## What is being asked
Look through the data that follows and say how many of its lines contain "sobie", giving the number only.

## Material provided
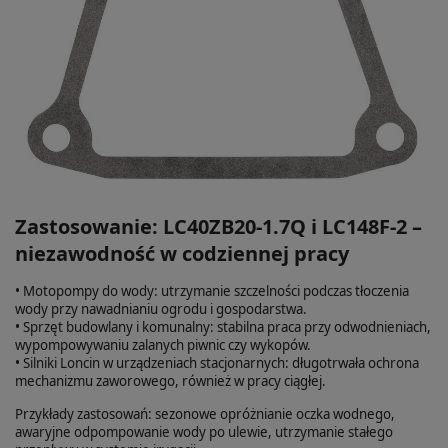
Zastosowanie: LC40ZB20-1.7Q i LC148F-2 –
niezawodność w codziennej pracy
• Motopompy do wody: utrzymanie szczelności podczas tłoczenia
wody przy nawadnianiu ogrodu i gospodarstwa.
• Sprzęt budowlany i komunalny: stabilna praca przy odwodnieniach,
wypompowywaniu zalanych piwnic czy wykopów.
• Silniki Loncin w urządzeniach stacjonarnych: długotrwała ochrona
mechanizmu zaworowego, również w pracy ciągłej.
Przykłady zastosowań: sezonowe opróżnianie oczka wodnego,
awaryjne odpompowanie wody po ulewie, utrzymanie stałego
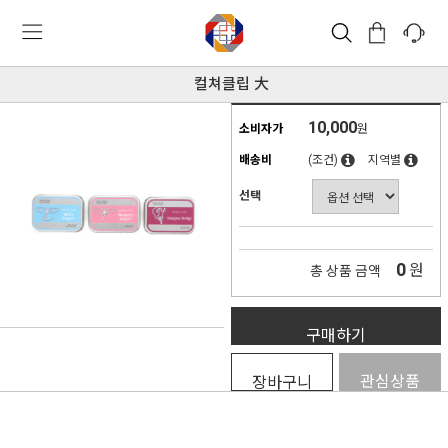
컬쳐클립 大
10,000
소비자가
원
배송비
(조건)
지역별
선택
0
원
총 상품 금액
구매하기
관심상품
장바구니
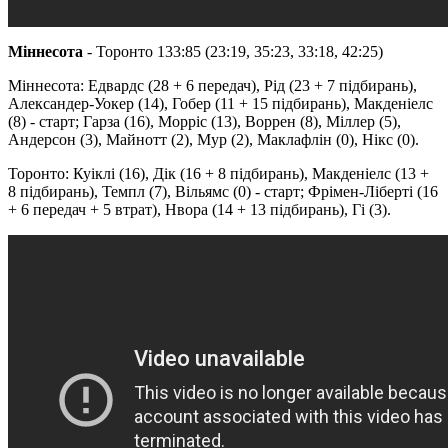
Міннесота
- Торонто 133:85 (23:19, 35:23, 33:18, 42:25)
Міннесота: Едвардс (28 + 6 передач), Рід (23 + 7 підбирань),
Александер-Уокер (14), Гобер (11 + 15 підбирань), Макденіелс
(8) - старт; Гарза (16), Морріс (13), Воррен (8), Міллер (5),
Андерсон (3), Майнотт (2), Мур (2), Маклафлін (0), Нікс (0).
Торонто: Куіклі (16), Дік (16 + 8 підбирань), Макденіелс (13 +
8 підбирань), Темпл (7), Вільямс (0) - старт; Фрімен-Ліберті (16
+ 6 передач + 5 втрат), Нвора (14 + 13 підбирань), Гі (3).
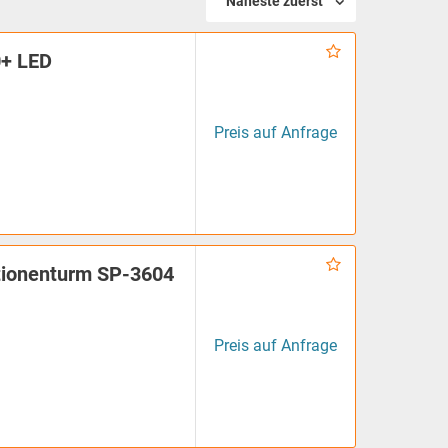
Näheste zuerst
0+ LED
Preis auf Anfrage
tationenturm SP-3604
Preis auf Anfrage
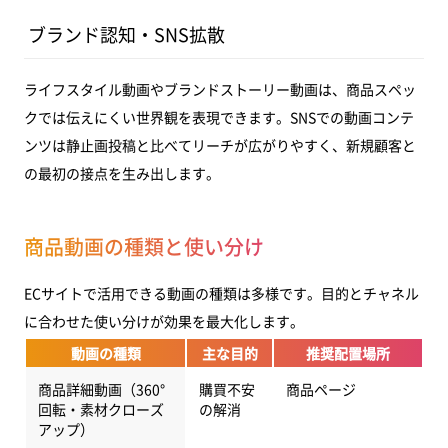
ブランド認知・SNS拡散
ライフスタイル動画やブランドストーリー動画は、商品スペッ
クでは伝えにくい世界観を表現できます。SNSでの動画コンテ
ンツは静止画投稿と比べてリーチが広がりやすく、新規顧客と
の最初の接点を生み出します。
商品動画の種類と使い分け
ECサイトで活用できる動画の種類は多様です。目的とチャネル
に合わせた使い分けが効果を最大化します。
動画の種類
主な目的
推奨配置場所
商品詳細動画（360°
購買不安
商品ページ
回転・素材クローズ
の解消
アップ）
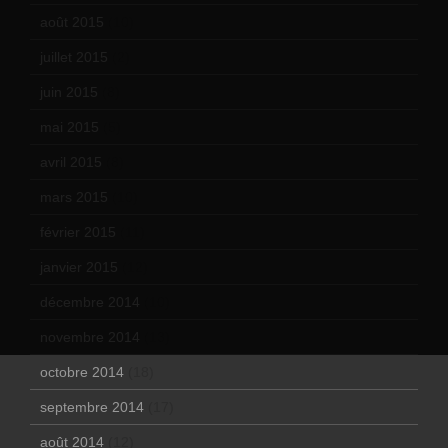
août 2015
(10)
juillet 2015
(2)
juin 2015
(8)
mai 2015
(5)
avril 2015
(8)
mars 2015
(10)
février 2015
(11)
janvier 2015
(12)
décembre 2014
(10)
novembre 2014
(13)
octobre 2014
(18)
septembre 2014
(17)
août 2014
(12)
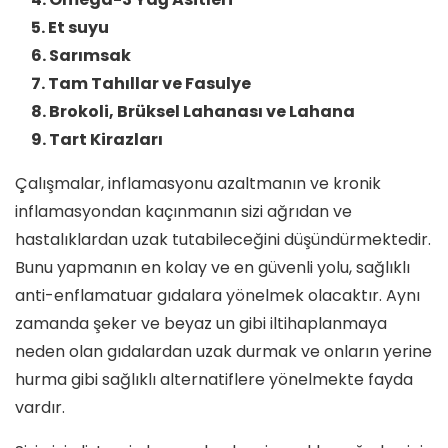
5. Et suyu
6. Sarımsak
7. Tam Tahıllar ve Fasulye
8. Brokoli, Brüksel Lahanası ve Lahana
9. Tart Kirazları
Çalışmalar, inflamasyonu azaltmanın ve kronik
inflamasyondan kaçınmanın sizi ağrıdan ve
hastalıklardan uzak tutabileceğini düşündürmektedir.
Bunu yapmanın en kolay ve en güvenli yolu, sağlıklı
anti-enflamatuar gıdalara yönelmek olacaktır. Aynı
zamanda şeker ve beyaz un gibi iltihaplanmaya
neden olan gıdalardan uzak durmak ve onların yerine
hurma gibi sağlıklı alternatiflere yönelmekte fayda
vardır.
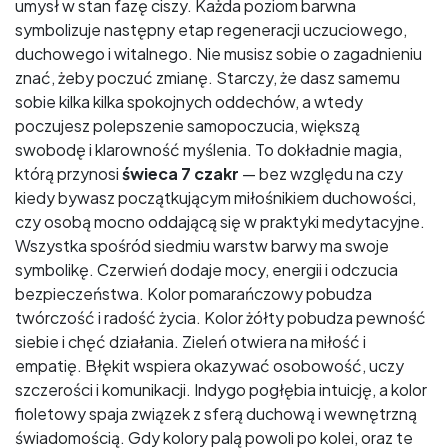
umysł w stan fazę ciszy. Każda poziom barwna
symbolizuje następny etap regeneracji uczuciowego,
duchowego i witalnego. Nie musisz sobie o zagadnieniu
znać, żeby poczuć zmianę. Starczy, że dasz samemu
sobie kilka kilka spokojnych oddechów, a wtedy
poczujesz polepszenie samopoczucia, większą
swobodę i klarowność myślenia. To dokładnie magia,
którą przynosi
świeca 7 czakr
— bez względu na czy
kiedy bywasz początkującym miłośnikiem duchowości,
czy osobą mocno oddającą się w praktyki medytacyjne.
Wszystka spośród siedmiu warstw barwy ma swoje
symbolikę. Czerwień dodaje mocy, energii i odczucia
bezpieczeństwa. Kolor pomarańczowy pobudza
twórczość i radość życia. Kolor żółty pobudza pewność
siebie i chęć działania. Zieleń otwiera na miłość i
empatię. Błękit wspiera okazywać osobowość, uczy
szczerości i komunikacji. Indygo pogłębia intuicję, a kolor
fioletowy spaja związek z sferą duchową i wewnętrzną
świadomością. Gdy kolory palą powoli po kolei, oraz te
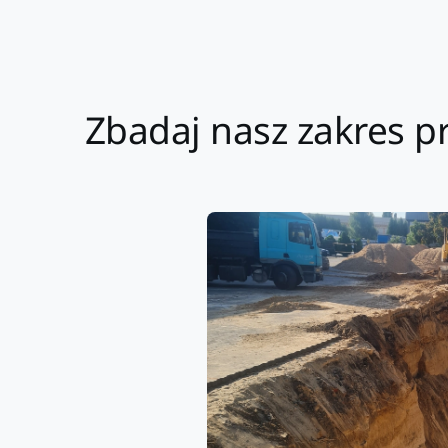
Zbadaj nasz zakres p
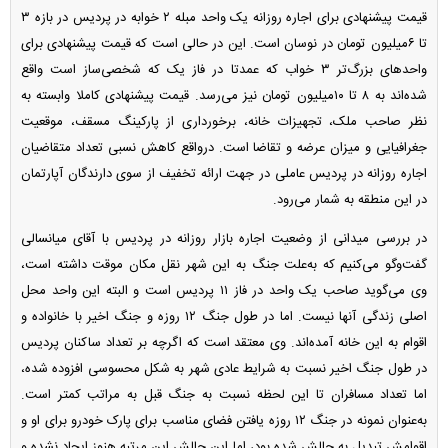
قیمت پیشنهادی برای اجاره روزانه یک واحد مبله ۲ خوابه در پردیس در بازه ۳
تا ۶‌میلیون تومان در نوسان است. این در حالی است که قیمت پیشنهادی برای
واحد‌های بزرگ‌تر ۳ خواب که عمدتا در فاز یک که شخصی‌ساز است واقع
شده‌اند به ۸ تا ۱۰‌میلیون تومان نیز می‌رسد. قیمت پیشنهادی کاملا وابسته به
نظر صاحب ملک، تجهیزات خانه، برخورداری از پارکینگ مسقف، موقعیت
جغرافیایی و میزان عرضه و تقاضا است. درواقع کاهش نسبی تعداد متقاضیان
اجاره روزانه در پردیس عاملی در جهت ارائه تخفیف از سوی دارندگان آپارتمان
در این منطقه به شمار می‌رود.
در بررسی میدانی از وضعیت اجاره بازار روزانه در پردیس با آقای میانسالی
گفت‌و‌گو می‌کنیم که به‌علت جنگ به این شهر نقل مکان موقت داشته است،
وی می‌گوید صاحب یک واحد در فاز ۱۱ پردیس است و البته این واحد محل
اصلی زندگی آنها نیست. اما در طول جنگ ۱۲ روزه و جنگ اخیر با خانواده و
اقوام به این خانه آمده‌اند. وی معتقد است که اگرچه بر تعداد ساکنان پردیس
در طول جنگ اخیر نسبت به شرایط عادی شهر به شکل محسوسی افزوده شده،
اما تعداد مسافران تا این لحظه نسبت به جنگ قبل به مراتب کمتر است.
به‌عنوان نمونه در جنگ ۱۲ روزه یافتن فضای مناسب برای پارک خودرو برای او و
اقوامش تبدیل به چالش شده بود، اما این چالش این مرتبه هنوز ایجاد نشده و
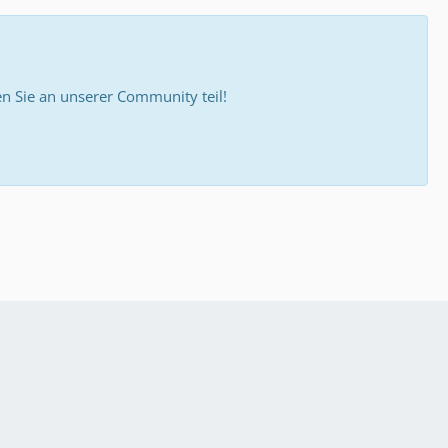
 Sie an unserer Community teil!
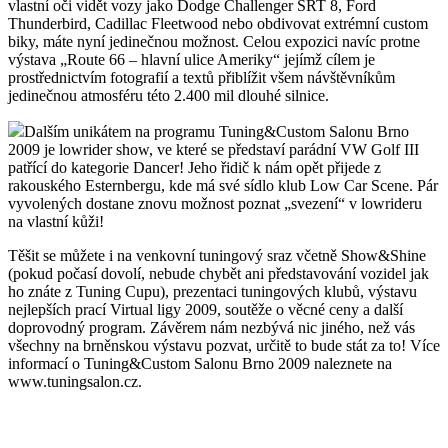
vlastní oči vidět vozy jako Dodge Challenger SRT 8, Ford
Thunderbird, Cadillac Fleetwood nebo obdivovat extrémní custom
biky, máte nyní jedinečnou možnost. Celou expozici navíc protne
výstava „Route 66 – hlavní ulice Ameriky“ jejímž cílem je
prostřednictvím fotografií a textů přiblížit všem návštěvníkům
jedinečnou atmosféru této 2.400 mil dlouhé silnice.
Dalším unikátem na programu Tuning&Custom Salonu Brno
2009 je lowrider show, ve které se představí parádní VW Golf III
patřící do kategorie Dancer! Jeho řidič k nám opět přijede z
rakouského Esternbergu, kde má své sídlo klub Low Car Scene. Pár
vyvolených dostane znovu možnost poznat „svezení“ v lowrideru
na vlastní kůži!
Těšit se můžete i na venkovní tuningový sraz včetně Show&Shine
(pokud počasí dovolí, nebude chybět ani představování vozidel jak
ho znáte z Tuning Cupu), prezentaci tuningových klubů, výstavu
nejlepších prací Virtual ligy 2009, soutěže o věcné ceny a další
doprovodný program. Závěrem nám nezbývá nic jiného, než vás
všechny na brněnskou výstavu pozvat, určitě to bude stát za to! Více
informací o Tuning&Custom Salonu Brno 2009 naleznete na
www.tuningsalon.cz.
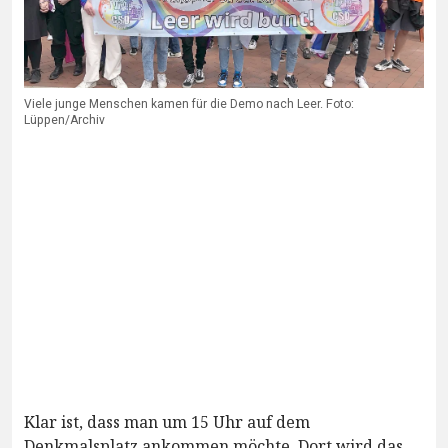
Viele junge Menschen kamen für die Demo nach Leer. Foto:
Lüppen/Archiv
Klar ist, dass man um 15 Uhr auf dem
Denkmalsplatz ankommen möchte. Dort wird das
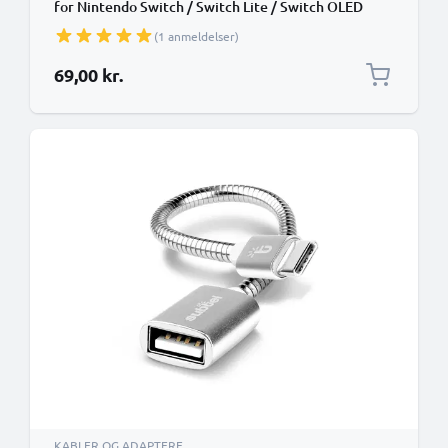
for Nintendo Switch / Switch Lite / Switch OLED
OTG 2.0 Adapter
(1 anmeldelser)
69,00 kr.
KABLER OG ADAPTERE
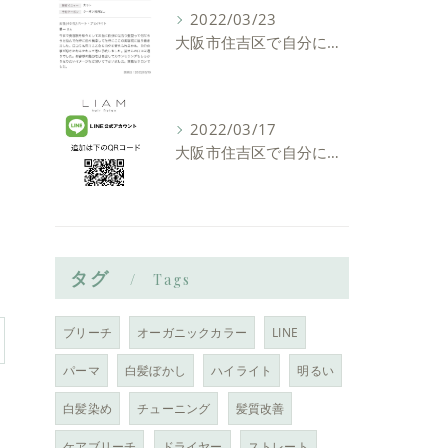
2022/03/23
大阪市住吉区で自分に似合う髪型を見つけれる美容室ーLIAM hair Relaxーリアムヘアーリラックス
2022/03/17
大阪市住吉区で自分に似合う髪型を見つけれる美容室ーLIAM hair Relaxーリアムヘアーリラックス
タグ
Tags
ブリーチ
オーガニックカラー
LINE
パーマ
白髪ぼかし
ハイライト
明るい
白髪染め
チューニング
髪質改善
ケアブリーチ
ドライヤー
ストレート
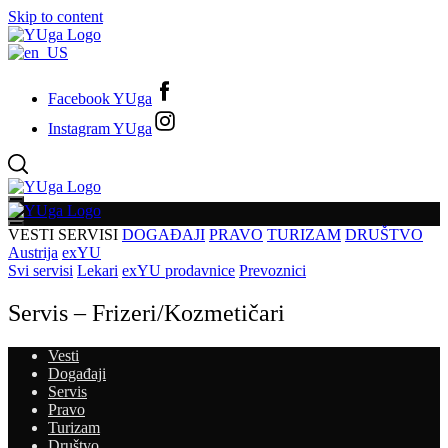
Skip to content
Facebook YUga
Instagram YUga
VESTI
SERVISI
DOGAĐAJI
PRAVO
TURIZAM
DRUŠTVO
Austrija
exYU
Svi servisi
Lekari
exYU prodavnice
Prevoznici
Servis – Frizeri/Kozmetičari
Vesti
Događaji
Servis
Pravo
Turizam
Društvo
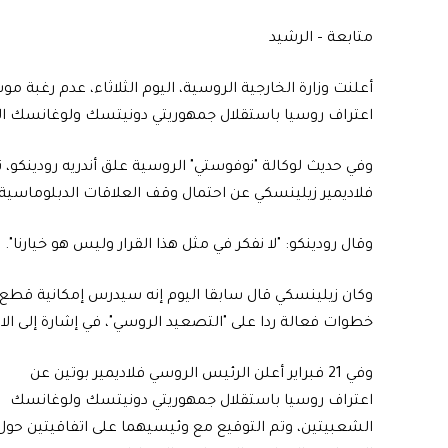
متابعة – الرشيد
أعلنت وزارة الخارجية الروسية، اليوم الثلاثاء، عدم رغبة
اعتراف روسيا باستقلال جمهوريتي دونيتسك ولوغانسك الش
وفي حديث لوكالة "نوفوستي" الروسية علق أندريه رودينكو، ن
فلاديمير زيلينسكي عن احتمال وقف العلاقات الدبلوماسية ب
وقال رودينكو: "لا نفكر في مثل هذا القرار وليس هو خيارنا".
وكان زيلينسكي قال سابقا اليوم إنه سيدرس إمكانية قط
خطوات فعالة ردا على "التصعيد الروسي"، في إشارة إلى ا
وفي 21 فبراير أعلن الرئيس الروسي فلاديمير بوتين عن
اعتراف روسيا باستقلال جمهوريتي دونيتسك ولوغانسك
الشعبيتين، وتم التوقيع مع وئيسيهما على اتفاقيتين حول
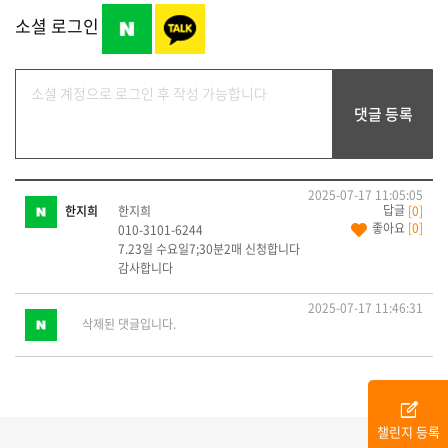
소셜 로그인
2025-07-17 11:05:05
한지희
한지희
[0]
좋아요
[0]
010-3101-6244
7.23일 수요일7;30분2매 신청합니다
감사합니다
2025-07-17 11:46:31
삭제된 댓글입니다.
edit_square
챌린지 등록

## Task answer
2